Not everyone was sour. One beta user reported happily pairing Fugu Ultra as an “advisor” alongside a faster coding model and shipping production with it. But the modal reaction, from launch-day Substacks to the top of the Hacker News thread, was closer to “a premium model router with a very good marketing story.” The early read: orchestration overhead - latency, rate limits, cost - is real, and the quality edge over a single frontier model is not yet obvious.

How to try it

  1. Sign up at the Sakana console (console.sakana.ai) for an API key.
  2. It’s OpenAI-compatible.
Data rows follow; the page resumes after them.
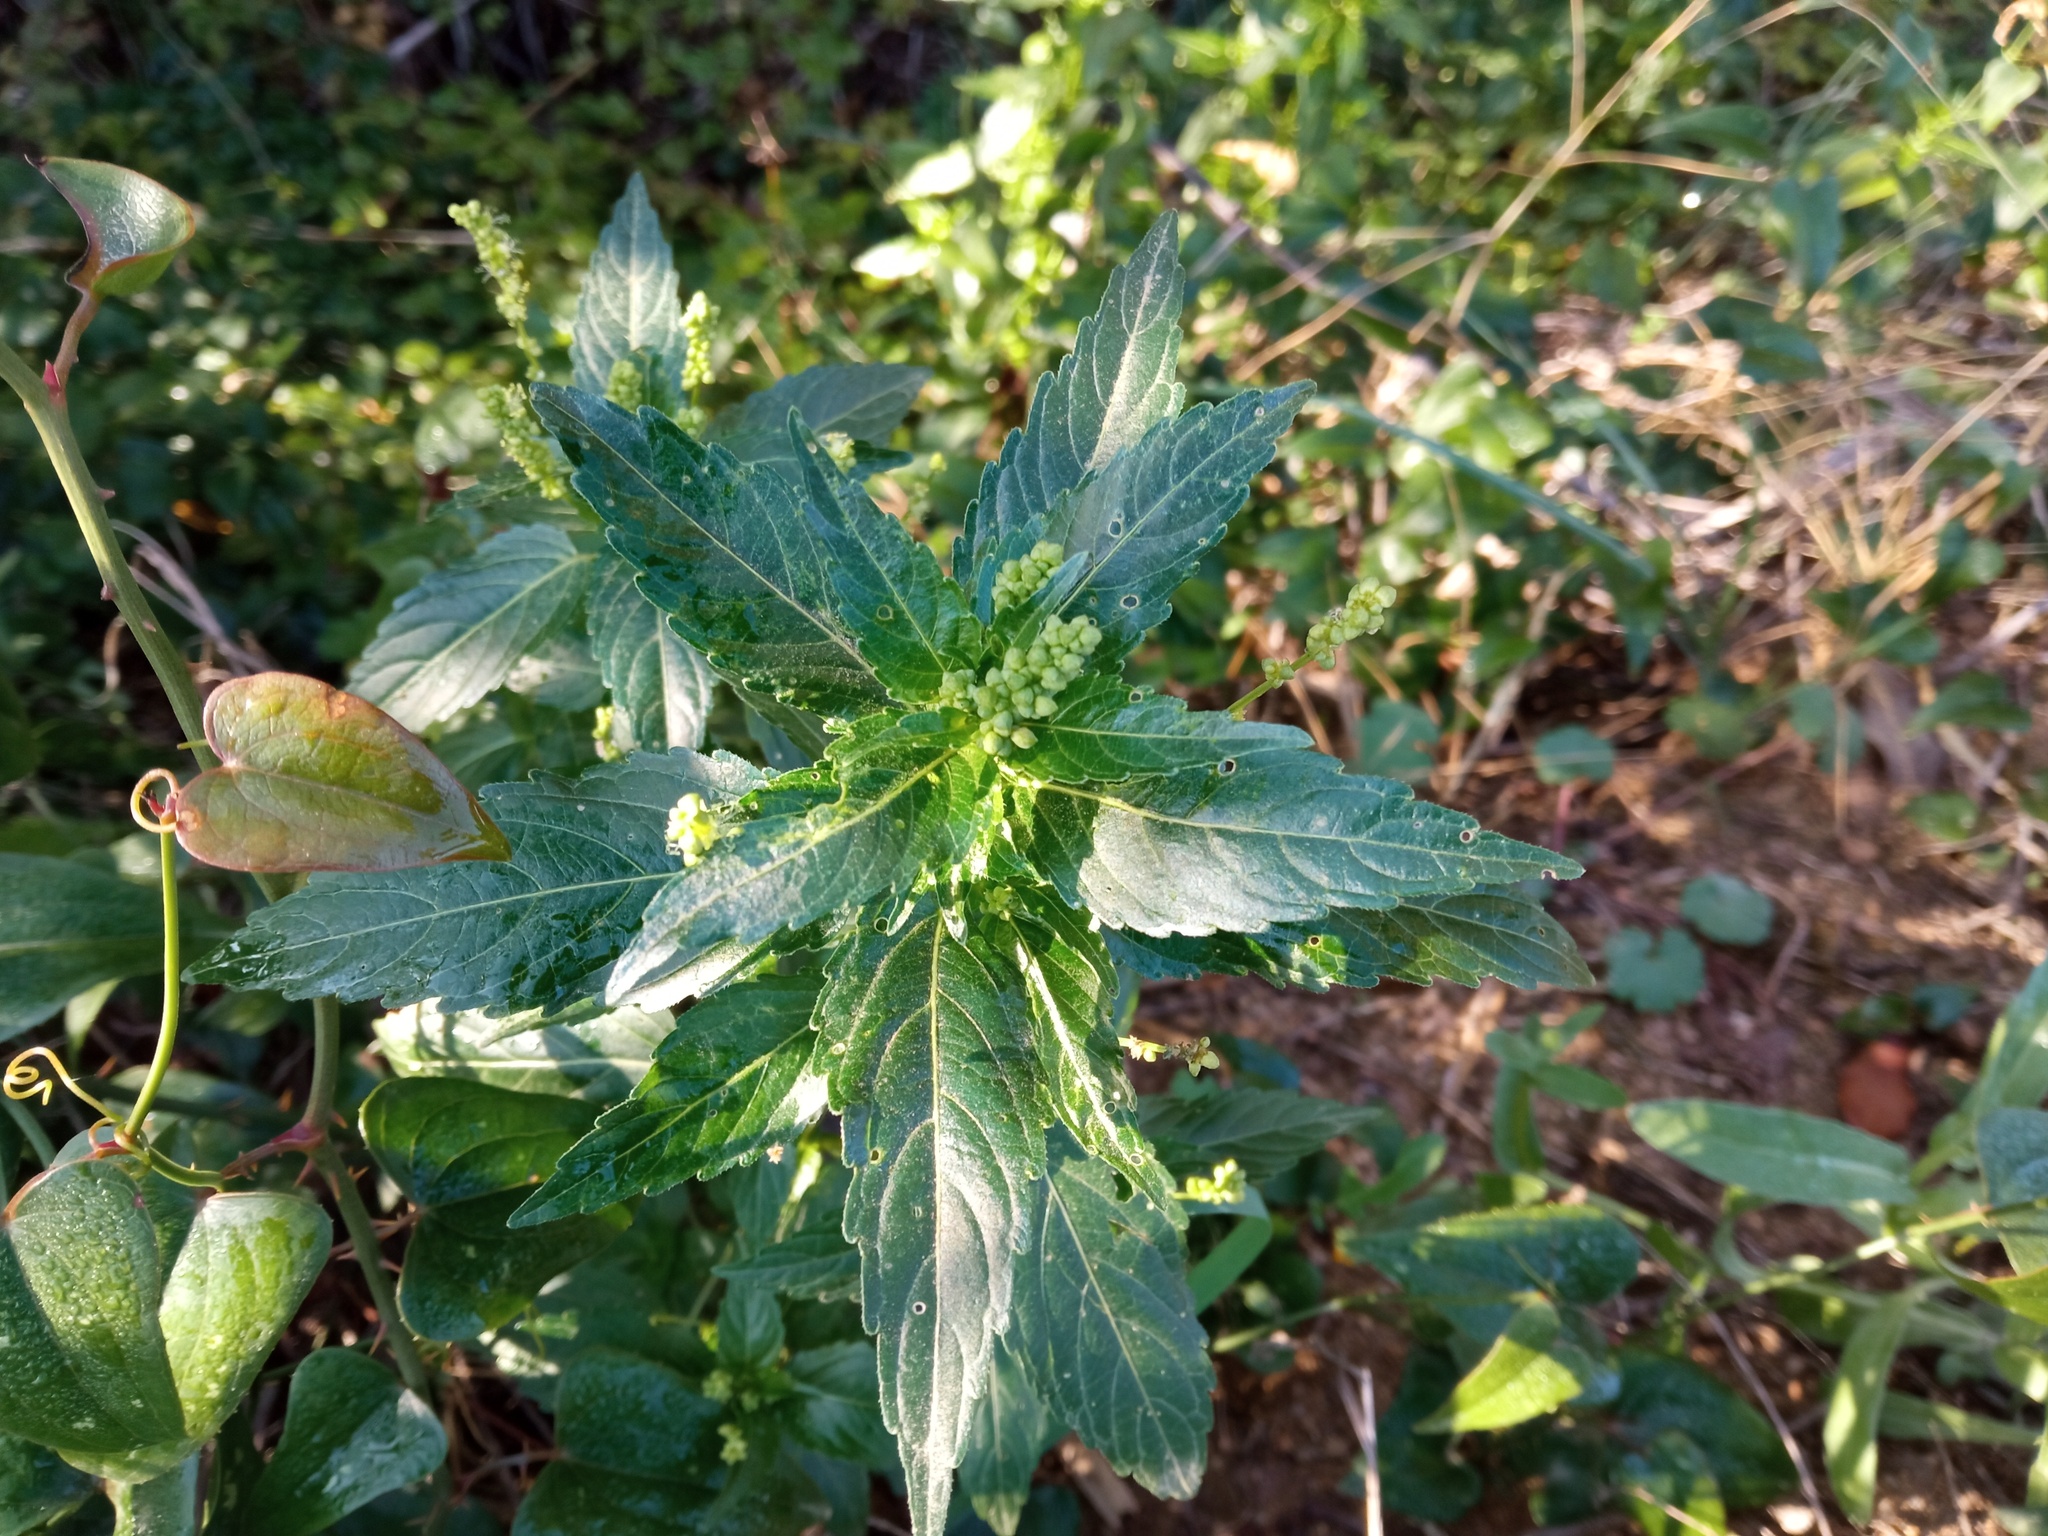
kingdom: Plantae
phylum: Tracheophyta
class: Magnoliopsida
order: Malpighiales
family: Euphorbiaceae
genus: Mercurialis
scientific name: Mercurialis annua
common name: Annual mercury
Point any existing client or coding harness at the Fugu endpoint, swap the key, use fugu or fugu-ultra-20260615. No SDK migration.
  3. Pricing: subscription at $20 / $100 / $200 a month (all tiers include both models), or pay-as-you-go. Fugu Ultra runs $5 input / $30 output / $0.50 cached per 1M tokens, doubling above 272K context. There’s a free second month if you subscribe before end of July 2026.
  4. Caveats: not available in the EU/EEA at launch (GDPR), and some users hit site errors on day one.

What it actually signals

Strip the marketing and Fugu is still notable for one reason: orchestration is becoming a product category, not just a pattern you wire up by hand. A learned coordinator that assigns roles and scales its own compute is a real step past static agent graphs. That direction is worth watching even if this specific launch is over-sold.

The trade is the same one every abstraction makes. You get a single clean endpoint and someone else’s routing intelligence. You give up the ability to see, audit, or control what’s running underneath. For everyday coding that’s a fine bargain. For anything where you need to know which model touched your data, or where “it matched a frontier model” has to be more than a vendor’s word, the black box is the whole problem.